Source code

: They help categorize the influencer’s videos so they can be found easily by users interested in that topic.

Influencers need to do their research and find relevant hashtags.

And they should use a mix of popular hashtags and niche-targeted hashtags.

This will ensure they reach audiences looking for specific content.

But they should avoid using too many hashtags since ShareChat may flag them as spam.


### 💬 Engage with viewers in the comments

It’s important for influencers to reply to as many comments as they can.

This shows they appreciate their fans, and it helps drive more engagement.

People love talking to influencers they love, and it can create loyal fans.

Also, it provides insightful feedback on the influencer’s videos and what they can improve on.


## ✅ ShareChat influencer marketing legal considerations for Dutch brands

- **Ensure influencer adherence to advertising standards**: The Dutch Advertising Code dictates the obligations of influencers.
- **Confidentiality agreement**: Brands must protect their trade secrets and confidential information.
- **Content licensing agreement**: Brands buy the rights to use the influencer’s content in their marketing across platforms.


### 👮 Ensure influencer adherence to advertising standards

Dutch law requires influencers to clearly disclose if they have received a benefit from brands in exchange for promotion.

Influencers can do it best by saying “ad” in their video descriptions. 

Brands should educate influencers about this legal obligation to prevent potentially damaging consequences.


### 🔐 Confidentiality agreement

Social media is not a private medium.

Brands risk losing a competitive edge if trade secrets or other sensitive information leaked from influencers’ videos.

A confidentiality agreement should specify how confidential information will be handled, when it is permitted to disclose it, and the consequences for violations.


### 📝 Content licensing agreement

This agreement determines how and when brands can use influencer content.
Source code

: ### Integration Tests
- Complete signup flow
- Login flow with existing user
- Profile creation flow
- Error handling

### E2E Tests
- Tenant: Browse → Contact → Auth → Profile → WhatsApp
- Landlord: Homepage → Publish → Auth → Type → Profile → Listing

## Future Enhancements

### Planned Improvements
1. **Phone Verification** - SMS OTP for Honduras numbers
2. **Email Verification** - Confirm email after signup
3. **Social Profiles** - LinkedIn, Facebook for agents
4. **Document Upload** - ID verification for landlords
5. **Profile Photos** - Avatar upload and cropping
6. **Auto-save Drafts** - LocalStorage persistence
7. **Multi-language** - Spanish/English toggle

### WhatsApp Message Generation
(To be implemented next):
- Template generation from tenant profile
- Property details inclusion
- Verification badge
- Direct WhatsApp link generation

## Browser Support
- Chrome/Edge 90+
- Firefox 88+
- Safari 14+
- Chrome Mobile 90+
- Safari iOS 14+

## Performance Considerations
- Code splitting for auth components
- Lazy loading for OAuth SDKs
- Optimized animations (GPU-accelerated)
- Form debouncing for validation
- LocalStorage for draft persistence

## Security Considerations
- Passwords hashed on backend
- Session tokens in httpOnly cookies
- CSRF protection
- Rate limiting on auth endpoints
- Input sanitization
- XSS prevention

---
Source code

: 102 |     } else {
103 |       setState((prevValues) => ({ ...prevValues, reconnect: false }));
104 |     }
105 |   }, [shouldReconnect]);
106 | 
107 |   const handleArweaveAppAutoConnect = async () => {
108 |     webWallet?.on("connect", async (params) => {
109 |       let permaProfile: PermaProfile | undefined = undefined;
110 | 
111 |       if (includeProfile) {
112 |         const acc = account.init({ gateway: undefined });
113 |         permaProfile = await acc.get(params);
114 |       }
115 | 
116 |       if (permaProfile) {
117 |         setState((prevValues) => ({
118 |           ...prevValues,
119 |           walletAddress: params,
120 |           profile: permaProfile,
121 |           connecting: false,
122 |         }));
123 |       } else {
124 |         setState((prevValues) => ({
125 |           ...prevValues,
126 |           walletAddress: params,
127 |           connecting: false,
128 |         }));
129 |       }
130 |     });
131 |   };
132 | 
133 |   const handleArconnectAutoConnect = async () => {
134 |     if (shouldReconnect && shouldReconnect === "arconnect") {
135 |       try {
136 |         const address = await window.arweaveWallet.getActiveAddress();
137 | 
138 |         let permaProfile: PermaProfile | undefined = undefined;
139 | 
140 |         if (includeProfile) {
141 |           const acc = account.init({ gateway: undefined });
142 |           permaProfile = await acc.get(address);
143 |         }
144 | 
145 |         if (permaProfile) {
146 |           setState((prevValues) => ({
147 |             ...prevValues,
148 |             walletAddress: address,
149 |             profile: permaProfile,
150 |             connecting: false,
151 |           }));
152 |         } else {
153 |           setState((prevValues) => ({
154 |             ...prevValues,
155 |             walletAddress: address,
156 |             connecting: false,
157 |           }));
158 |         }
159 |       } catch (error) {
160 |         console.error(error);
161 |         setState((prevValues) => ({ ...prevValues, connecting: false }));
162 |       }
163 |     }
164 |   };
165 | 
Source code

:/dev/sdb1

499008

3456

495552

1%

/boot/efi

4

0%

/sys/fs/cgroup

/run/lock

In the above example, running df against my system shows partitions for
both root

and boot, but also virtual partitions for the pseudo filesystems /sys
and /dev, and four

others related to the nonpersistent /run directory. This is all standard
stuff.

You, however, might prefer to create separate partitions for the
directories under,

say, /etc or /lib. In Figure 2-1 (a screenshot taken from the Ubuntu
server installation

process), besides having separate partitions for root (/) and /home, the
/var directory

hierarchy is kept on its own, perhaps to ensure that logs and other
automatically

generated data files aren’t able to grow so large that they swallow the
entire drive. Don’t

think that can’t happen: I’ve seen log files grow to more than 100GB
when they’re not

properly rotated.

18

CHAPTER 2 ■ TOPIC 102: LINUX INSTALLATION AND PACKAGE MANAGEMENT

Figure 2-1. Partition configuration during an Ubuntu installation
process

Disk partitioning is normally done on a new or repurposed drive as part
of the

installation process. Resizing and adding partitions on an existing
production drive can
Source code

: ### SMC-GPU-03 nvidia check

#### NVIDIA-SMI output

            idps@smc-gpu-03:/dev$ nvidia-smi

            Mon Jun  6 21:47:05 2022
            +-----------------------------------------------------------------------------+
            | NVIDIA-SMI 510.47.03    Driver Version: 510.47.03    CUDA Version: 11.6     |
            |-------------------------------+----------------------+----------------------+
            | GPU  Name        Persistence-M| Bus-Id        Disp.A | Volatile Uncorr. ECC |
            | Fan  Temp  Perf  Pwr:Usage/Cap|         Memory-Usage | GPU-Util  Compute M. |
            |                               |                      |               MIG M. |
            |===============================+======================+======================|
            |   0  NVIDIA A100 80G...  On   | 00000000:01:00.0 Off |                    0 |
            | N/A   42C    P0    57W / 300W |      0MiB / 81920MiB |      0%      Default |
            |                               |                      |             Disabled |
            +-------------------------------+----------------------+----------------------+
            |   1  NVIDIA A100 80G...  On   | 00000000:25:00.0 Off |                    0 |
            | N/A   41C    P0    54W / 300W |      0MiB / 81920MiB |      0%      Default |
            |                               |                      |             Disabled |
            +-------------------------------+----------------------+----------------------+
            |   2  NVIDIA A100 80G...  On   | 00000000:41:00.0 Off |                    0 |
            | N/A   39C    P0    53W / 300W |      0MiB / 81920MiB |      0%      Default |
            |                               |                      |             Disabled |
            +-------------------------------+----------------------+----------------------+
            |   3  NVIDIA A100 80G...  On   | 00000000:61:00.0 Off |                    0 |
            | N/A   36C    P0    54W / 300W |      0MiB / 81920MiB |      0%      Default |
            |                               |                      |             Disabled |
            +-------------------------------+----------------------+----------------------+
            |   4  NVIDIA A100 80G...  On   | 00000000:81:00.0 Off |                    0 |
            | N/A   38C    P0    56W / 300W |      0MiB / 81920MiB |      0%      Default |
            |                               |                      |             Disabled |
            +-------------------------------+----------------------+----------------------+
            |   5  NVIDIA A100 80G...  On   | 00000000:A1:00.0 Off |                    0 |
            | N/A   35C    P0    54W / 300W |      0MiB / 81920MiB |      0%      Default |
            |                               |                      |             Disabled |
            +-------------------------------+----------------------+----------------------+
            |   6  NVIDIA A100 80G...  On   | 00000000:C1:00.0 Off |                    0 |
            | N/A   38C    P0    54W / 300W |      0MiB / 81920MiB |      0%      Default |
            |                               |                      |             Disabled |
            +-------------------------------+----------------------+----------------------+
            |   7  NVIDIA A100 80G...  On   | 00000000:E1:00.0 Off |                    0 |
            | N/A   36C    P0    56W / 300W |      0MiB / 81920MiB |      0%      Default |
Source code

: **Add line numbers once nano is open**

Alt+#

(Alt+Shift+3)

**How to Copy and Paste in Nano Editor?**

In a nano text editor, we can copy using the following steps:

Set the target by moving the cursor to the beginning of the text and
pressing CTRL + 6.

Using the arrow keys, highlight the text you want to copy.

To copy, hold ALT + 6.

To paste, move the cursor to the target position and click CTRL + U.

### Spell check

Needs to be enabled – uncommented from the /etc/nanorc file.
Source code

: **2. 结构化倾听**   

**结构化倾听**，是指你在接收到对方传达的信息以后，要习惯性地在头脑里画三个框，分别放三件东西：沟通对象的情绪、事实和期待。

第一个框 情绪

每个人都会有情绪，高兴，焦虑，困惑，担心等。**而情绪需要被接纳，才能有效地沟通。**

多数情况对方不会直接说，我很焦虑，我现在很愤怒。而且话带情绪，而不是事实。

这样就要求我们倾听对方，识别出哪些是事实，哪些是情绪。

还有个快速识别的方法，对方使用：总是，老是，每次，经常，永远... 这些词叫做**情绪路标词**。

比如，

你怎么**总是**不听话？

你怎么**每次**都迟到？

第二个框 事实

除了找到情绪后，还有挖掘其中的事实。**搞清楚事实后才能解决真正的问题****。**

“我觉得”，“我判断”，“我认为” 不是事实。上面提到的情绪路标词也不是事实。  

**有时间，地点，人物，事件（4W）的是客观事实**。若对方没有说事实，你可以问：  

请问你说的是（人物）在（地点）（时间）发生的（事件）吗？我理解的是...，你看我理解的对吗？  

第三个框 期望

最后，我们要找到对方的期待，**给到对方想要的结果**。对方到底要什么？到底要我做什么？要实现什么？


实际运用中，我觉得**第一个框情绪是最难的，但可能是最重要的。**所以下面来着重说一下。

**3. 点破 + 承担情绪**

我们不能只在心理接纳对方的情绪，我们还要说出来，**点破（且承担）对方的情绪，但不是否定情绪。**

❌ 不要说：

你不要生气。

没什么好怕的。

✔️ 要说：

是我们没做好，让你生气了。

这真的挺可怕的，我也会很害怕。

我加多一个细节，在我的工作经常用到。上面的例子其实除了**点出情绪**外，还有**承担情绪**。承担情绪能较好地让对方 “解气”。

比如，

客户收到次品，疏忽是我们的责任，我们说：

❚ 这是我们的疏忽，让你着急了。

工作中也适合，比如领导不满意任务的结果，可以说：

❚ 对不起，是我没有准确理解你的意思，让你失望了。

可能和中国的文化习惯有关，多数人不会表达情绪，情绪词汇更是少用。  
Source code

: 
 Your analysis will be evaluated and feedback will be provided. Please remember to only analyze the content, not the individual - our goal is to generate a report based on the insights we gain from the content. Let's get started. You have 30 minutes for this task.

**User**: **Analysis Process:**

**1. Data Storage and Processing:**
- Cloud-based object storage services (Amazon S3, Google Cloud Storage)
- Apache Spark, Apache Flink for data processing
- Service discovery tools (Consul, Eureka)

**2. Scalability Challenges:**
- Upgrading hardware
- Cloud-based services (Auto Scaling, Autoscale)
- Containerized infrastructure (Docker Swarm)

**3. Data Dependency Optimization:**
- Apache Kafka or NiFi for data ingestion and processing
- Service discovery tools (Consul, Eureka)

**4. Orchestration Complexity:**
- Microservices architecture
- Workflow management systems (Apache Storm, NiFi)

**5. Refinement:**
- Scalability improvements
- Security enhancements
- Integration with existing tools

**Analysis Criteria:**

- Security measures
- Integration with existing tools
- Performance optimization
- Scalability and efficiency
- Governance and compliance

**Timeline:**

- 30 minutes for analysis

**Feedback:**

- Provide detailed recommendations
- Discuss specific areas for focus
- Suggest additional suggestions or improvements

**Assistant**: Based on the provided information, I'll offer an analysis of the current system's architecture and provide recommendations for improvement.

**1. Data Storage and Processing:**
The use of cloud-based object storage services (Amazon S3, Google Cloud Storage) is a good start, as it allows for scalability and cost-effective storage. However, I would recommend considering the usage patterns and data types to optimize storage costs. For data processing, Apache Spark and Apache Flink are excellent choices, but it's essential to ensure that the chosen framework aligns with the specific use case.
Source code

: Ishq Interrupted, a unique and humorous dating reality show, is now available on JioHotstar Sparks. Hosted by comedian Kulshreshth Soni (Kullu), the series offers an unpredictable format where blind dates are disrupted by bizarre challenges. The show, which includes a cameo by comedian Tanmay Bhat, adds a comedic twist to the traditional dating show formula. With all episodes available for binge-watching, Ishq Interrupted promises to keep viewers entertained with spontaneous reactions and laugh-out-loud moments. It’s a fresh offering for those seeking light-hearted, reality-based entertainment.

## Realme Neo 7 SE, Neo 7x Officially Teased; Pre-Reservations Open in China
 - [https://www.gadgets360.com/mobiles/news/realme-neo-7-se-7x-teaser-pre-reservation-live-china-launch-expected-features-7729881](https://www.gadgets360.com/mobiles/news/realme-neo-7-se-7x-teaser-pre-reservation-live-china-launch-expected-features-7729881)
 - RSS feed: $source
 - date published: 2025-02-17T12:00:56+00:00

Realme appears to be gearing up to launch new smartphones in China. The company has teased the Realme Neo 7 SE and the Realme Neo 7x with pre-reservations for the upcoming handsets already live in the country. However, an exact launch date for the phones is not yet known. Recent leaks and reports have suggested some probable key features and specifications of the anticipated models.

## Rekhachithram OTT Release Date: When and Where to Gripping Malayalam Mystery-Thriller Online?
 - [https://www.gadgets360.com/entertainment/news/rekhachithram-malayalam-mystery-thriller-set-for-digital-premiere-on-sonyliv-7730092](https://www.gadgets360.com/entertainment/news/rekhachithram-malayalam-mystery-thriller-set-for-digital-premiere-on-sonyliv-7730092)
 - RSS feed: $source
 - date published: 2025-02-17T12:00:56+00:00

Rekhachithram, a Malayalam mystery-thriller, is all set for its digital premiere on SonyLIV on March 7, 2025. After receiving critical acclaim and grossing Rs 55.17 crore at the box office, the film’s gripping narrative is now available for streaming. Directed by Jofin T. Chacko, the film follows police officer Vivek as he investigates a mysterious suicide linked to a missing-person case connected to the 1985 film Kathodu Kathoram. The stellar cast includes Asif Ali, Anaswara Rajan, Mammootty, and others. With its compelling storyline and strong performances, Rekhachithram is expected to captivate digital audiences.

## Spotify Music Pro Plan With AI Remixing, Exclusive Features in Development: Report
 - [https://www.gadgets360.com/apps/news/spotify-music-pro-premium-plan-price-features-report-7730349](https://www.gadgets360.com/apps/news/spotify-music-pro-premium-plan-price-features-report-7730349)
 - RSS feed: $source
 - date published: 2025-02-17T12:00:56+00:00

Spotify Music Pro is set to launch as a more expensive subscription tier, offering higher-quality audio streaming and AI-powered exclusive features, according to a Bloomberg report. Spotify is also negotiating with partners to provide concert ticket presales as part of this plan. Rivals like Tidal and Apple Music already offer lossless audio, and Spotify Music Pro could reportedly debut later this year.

····················

Task description. Copy the lines word for word, from the very first line through the line containing "### 👮 Ensure", including both.

Solution below.
Source code

: They help categorize the influencer’s videos so they can be found easily by users interested in that topic.

Influencers need to do their research and find relevant hashtags.

And they should use a mix of popular hashtags and niche-targeted hashtags.

This will ensure they reach audiences looking for specific content.

But they should avoid using too many hashtags since ShareChat may flag them as spam.


### 💬 Engage with viewers in the comments

It’s important for influencers to reply to as many comments as they can.

This shows they appreciate their fans, and it helps drive more engagement.

People love talking to influencers they love, and it can create loyal fans.

Also, it provides insightful feedback on the influencer’s videos and what they can improve on.


## ✅ ShareChat influencer marketing legal considerations for Dutch brands

- **Ensure influencer adherence to advertising standards**: The Dutch Advertising Code dictates the obligations of influencers.
- **Confidentiality agreement**: Brands must protect their trade secrets and confidential information.
- **Content licensing agreement**: Brands buy the rights to use the influencer’s content in their marketing across platforms.


### 👮 Ensure influencer adherence to advertising standards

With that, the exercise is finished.